At MEDays 2025, Liberian President Joseph Nyuma Boakai delivered a clear warning: Africa can no longer allow others to define its destiny. In a fractured world and a shifting international order, he urges the continent to "take back control,” create value at home, and speak with one voice to become a central actor of the 21st century.
In Tangier, President Boakai described an international system that has become unpredictable, fragmented, and deeply unequal."Certainties are disappearing, rivalries are emerging, trust is eroding,” he warned. According to him, Africa continues to pay the price of a long history of dispossession — first physical, then economic, and now narrative: its resources benefit the rest of the world more than its own citizens, policies affecting its future are designed without its input, and narratives about Africa are written elsewhere."This cannot continue,” he declared emphatically.
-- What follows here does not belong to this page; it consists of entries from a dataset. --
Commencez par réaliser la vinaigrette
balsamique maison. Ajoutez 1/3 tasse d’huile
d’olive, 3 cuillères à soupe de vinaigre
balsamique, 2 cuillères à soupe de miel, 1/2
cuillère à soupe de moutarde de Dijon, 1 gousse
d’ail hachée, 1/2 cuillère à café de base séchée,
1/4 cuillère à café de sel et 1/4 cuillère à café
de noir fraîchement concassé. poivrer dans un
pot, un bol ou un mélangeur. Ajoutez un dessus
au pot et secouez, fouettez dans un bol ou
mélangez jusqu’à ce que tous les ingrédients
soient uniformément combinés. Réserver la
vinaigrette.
The Liberian president remains convinced that "Africa must once again become master of its own destiny, and not a space where others decide for it.” To reinvent the global equation, he identified four priority areas.
First, geopolitics: speaking with one voice, strengthening political unity and the continent’s moral authority so that Africa is no longer merely a "geopolitical battleground” but a pillar of global leadership.
Second, security, which requires a collective response to terrorism, transnational trafficking, and armed violence: intelligence sharing, professionalized security institutions, and stronger regional mechanisms.
Third, the economy, with a strong call to locally transform natural resources, because "no nation has ever developed by exporting raw materials.” He advocated for industrialization, African value creation, and real participation of the continent in global value chains.
Finally, regional integration, essential for gaining global weight: accelerating the AfCFTA, developing road, rail, and port corridors, expanding energy networks, and massively investing in digital infrastructure.
President Boakai was clear:"Africa is not looking for charity. It is looking for partners.”He encourages international investors to create local value, strengthen African participation, build sustainable infrastructure, and respect local people and cultures. Africa, he said, must be seen not as a risk, but as a global opportunity.
Joseph Boakai ended his speech with a powerful, almost manifesto-like call:"Africa is not on the margins — it is rising. Africa is not fragile — it is resilient.”The continent, he believes, has the population, energy, resources, and creativity needed to become one of the major poles of the 21st century. What is missing? Unity, leadership, and the courage to act together.